Mesosingeria Temporal range: Early Cretaceous PreꞒ Ꞓ O S D C P T J K Pg N

Scientific classification
- Kingdom: Plantae
- Clade: Tracheophytes
- Clade: Gymnospermae
- Division: Cycadophyta
- Class: Cycadopsida
- Order: Cycadales
- Genus: Mesosingeria S.Archang.
- Species: M. coriacea (type species); M. herbstii; M. mucronata; M. obtusa; M. oblonga; M. parva; M. striata;

= Mesosingeria =

Extinct genus of Cycadales

Mesosingeria is a genus of fossil foliage attributable to the Cycadales. This genus is found in Early Cretaceous rocks from Argentina.

== Taxonomy ==
The genus was erected by Sergio Archangelsky based on material from the Anfiteratro de Ticó Formation in Argentina to include two species, namely M.coriacea and M. herbstii.

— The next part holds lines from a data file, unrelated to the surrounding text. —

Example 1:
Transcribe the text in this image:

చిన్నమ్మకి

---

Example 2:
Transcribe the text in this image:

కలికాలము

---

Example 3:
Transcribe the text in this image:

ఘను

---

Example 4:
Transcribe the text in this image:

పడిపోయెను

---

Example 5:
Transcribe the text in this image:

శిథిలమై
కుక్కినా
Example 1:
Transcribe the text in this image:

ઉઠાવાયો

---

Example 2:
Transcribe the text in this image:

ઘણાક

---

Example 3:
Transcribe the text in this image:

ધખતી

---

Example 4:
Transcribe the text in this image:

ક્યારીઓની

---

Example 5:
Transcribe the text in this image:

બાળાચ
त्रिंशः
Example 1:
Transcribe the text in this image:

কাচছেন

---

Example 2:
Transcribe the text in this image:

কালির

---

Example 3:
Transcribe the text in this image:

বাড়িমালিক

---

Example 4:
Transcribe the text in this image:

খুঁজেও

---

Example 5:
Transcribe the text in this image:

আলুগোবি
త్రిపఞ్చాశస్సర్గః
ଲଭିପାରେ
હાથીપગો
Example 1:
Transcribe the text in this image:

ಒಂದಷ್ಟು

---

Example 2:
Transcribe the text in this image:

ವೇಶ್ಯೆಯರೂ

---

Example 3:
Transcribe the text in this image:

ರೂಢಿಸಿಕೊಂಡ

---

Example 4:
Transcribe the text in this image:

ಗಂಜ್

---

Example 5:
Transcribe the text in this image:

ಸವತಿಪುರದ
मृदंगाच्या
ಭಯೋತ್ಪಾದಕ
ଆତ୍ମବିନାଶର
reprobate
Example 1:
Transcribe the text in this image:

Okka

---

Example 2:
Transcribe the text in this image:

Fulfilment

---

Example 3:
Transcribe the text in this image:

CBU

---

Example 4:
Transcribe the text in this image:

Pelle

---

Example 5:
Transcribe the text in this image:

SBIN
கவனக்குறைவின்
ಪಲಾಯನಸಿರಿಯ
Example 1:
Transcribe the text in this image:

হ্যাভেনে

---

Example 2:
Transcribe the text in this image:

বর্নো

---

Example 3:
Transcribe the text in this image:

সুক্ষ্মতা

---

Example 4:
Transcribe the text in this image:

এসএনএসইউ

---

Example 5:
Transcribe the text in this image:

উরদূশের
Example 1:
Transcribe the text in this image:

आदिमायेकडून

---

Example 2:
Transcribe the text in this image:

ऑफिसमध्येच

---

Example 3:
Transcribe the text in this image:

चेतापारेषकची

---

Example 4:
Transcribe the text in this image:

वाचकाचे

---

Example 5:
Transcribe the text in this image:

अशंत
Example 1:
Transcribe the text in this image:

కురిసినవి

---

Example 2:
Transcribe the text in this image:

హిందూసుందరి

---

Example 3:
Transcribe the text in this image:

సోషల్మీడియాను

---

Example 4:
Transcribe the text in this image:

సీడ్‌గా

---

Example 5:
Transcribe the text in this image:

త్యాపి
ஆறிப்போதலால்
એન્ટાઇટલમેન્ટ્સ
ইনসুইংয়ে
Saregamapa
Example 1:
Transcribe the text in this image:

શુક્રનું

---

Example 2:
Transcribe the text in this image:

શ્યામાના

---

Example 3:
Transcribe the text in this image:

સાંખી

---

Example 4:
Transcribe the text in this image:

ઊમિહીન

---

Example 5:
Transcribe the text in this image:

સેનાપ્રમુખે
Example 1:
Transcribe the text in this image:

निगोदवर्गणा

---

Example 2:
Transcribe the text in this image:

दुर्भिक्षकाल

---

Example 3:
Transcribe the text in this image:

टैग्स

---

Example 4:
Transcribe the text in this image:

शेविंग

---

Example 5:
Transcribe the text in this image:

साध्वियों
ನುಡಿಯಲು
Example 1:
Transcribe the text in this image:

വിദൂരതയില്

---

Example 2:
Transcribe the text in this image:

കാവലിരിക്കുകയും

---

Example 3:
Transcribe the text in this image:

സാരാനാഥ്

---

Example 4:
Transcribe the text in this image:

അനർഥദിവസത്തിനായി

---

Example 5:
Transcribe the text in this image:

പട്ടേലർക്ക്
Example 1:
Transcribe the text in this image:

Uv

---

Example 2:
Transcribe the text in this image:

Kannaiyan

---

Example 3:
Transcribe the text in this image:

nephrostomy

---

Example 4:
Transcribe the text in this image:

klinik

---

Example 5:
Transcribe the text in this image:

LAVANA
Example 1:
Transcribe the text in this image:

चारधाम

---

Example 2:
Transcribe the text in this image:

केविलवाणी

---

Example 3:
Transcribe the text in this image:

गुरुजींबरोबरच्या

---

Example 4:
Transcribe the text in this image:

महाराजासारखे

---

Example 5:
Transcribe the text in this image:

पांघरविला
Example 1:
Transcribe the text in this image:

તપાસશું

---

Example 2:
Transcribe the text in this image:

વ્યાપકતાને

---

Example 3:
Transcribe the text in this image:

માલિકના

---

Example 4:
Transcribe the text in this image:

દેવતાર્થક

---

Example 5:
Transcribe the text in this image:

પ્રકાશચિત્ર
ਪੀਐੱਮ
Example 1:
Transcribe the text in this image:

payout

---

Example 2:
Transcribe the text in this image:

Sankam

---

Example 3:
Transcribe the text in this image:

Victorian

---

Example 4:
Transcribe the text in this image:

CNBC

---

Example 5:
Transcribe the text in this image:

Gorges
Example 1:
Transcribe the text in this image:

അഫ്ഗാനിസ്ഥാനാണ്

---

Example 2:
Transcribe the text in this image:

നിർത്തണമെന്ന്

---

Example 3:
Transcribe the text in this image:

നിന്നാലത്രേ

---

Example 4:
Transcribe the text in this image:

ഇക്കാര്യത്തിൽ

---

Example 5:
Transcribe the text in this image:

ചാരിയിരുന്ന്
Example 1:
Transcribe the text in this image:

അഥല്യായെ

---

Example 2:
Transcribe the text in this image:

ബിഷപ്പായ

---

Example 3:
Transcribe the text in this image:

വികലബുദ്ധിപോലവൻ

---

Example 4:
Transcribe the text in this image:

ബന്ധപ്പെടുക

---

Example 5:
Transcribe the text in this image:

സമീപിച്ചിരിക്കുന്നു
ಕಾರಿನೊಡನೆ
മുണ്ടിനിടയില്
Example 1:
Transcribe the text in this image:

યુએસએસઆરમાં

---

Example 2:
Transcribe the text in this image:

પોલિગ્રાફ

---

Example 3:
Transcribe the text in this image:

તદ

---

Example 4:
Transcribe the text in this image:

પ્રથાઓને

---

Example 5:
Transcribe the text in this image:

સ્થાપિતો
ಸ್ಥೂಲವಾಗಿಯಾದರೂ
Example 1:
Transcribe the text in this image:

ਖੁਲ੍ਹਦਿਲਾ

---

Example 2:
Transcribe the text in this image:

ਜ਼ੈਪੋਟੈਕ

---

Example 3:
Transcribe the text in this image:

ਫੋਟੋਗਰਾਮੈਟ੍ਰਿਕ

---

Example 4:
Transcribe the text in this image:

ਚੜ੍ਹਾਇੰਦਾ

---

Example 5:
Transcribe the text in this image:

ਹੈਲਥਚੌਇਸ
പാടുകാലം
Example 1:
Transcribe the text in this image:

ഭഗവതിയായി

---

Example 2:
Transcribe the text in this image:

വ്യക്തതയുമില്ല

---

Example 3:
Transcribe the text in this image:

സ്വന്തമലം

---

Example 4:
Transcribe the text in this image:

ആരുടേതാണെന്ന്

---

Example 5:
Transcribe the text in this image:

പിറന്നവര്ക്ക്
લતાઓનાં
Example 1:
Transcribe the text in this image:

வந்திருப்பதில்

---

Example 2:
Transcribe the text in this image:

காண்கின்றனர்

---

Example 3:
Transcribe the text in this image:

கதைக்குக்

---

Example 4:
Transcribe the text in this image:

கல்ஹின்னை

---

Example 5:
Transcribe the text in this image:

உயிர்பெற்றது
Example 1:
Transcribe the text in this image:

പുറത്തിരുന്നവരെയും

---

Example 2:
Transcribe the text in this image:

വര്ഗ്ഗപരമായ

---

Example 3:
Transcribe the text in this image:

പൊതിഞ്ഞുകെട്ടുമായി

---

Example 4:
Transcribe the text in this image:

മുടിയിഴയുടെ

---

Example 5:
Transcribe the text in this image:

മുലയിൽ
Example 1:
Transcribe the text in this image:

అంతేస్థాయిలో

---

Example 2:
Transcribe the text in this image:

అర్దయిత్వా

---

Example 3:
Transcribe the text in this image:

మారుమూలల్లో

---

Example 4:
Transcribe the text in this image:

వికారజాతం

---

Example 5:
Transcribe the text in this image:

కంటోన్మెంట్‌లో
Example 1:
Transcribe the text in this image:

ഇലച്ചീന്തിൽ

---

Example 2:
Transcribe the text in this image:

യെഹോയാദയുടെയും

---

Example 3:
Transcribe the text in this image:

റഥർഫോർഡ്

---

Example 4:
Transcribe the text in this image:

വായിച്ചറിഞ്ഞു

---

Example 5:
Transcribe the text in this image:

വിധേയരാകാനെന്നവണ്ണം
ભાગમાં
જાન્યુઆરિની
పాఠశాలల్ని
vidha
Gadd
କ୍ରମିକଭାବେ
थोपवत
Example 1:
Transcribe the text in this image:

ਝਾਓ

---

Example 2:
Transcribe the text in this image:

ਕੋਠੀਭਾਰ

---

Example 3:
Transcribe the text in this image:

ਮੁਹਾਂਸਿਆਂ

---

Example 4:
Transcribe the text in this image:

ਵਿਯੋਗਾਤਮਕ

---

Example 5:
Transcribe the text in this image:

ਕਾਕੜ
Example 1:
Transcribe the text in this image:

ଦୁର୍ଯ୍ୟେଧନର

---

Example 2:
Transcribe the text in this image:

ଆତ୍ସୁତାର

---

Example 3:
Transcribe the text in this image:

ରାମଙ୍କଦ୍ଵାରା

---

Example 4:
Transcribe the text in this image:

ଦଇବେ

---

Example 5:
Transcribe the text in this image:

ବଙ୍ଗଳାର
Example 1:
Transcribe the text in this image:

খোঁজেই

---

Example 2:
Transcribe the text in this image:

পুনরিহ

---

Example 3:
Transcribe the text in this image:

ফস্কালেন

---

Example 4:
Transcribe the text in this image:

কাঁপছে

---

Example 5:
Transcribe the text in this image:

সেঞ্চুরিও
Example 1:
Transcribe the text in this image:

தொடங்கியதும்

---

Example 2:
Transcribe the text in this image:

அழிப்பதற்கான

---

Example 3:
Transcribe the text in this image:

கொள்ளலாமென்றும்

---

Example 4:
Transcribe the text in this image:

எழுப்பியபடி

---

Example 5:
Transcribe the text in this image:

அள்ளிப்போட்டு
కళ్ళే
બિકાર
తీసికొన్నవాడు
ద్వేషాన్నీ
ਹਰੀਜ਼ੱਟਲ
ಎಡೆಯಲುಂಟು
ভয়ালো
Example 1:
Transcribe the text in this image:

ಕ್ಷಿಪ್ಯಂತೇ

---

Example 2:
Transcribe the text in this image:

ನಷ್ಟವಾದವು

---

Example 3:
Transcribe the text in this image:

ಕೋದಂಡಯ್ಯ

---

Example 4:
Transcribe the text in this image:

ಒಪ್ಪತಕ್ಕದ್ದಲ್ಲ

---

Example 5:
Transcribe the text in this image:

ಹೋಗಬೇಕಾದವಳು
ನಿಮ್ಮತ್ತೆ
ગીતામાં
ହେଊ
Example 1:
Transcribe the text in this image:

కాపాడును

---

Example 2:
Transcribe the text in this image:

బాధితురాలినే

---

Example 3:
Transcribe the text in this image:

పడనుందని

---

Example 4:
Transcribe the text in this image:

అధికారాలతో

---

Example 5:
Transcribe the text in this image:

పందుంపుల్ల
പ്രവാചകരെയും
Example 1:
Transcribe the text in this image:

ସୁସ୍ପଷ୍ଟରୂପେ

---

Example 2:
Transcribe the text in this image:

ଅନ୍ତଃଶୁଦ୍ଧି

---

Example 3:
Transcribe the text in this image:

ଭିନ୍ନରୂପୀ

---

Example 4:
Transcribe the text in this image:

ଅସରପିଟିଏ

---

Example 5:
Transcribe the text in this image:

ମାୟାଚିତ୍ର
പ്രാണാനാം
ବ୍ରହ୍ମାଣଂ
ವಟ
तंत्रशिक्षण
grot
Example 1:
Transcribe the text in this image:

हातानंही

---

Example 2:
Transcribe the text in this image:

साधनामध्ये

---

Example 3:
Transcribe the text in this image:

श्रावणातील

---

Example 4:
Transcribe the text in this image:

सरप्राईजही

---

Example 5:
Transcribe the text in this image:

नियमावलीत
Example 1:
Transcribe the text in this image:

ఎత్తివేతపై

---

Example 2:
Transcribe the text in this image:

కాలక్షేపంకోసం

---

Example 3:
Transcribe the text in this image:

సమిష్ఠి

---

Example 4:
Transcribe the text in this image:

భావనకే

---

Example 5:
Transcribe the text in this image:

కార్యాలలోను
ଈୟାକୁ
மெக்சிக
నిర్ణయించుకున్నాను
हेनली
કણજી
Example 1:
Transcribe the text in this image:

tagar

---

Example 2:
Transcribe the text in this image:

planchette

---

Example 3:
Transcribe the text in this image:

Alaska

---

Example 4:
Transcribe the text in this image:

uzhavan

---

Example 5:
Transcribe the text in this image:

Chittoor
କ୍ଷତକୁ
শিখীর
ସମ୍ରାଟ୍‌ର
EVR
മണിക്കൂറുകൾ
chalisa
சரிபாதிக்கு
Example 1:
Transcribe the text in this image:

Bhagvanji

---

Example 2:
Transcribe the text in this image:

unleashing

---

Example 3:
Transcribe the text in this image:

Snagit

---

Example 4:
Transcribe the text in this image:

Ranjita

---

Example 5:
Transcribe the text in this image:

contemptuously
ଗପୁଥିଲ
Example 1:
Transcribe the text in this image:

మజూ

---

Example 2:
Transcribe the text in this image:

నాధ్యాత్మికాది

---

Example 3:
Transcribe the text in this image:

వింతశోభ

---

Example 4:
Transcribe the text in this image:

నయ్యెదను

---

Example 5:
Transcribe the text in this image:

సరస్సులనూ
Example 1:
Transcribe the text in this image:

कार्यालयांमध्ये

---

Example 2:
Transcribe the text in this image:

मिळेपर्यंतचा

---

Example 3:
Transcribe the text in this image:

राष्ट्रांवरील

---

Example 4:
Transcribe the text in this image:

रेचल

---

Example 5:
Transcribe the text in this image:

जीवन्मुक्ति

The name of the genus is dedicated to the mycologist Rolf Singer.
Other five species were later added to the genus from the same localities.

== Description ==
The genus includes foliage fossils of bipinnate leaves with a flat rachis. The pinnules are oblong to lanceolate, alternate, with one or more veins entering each pinnule, then dichotomizing and continuing straight to the apex. The cuticle presents monocyclic stomata which are usually sunken in a stomatal pit constricted by a ring of cuticle on the outside.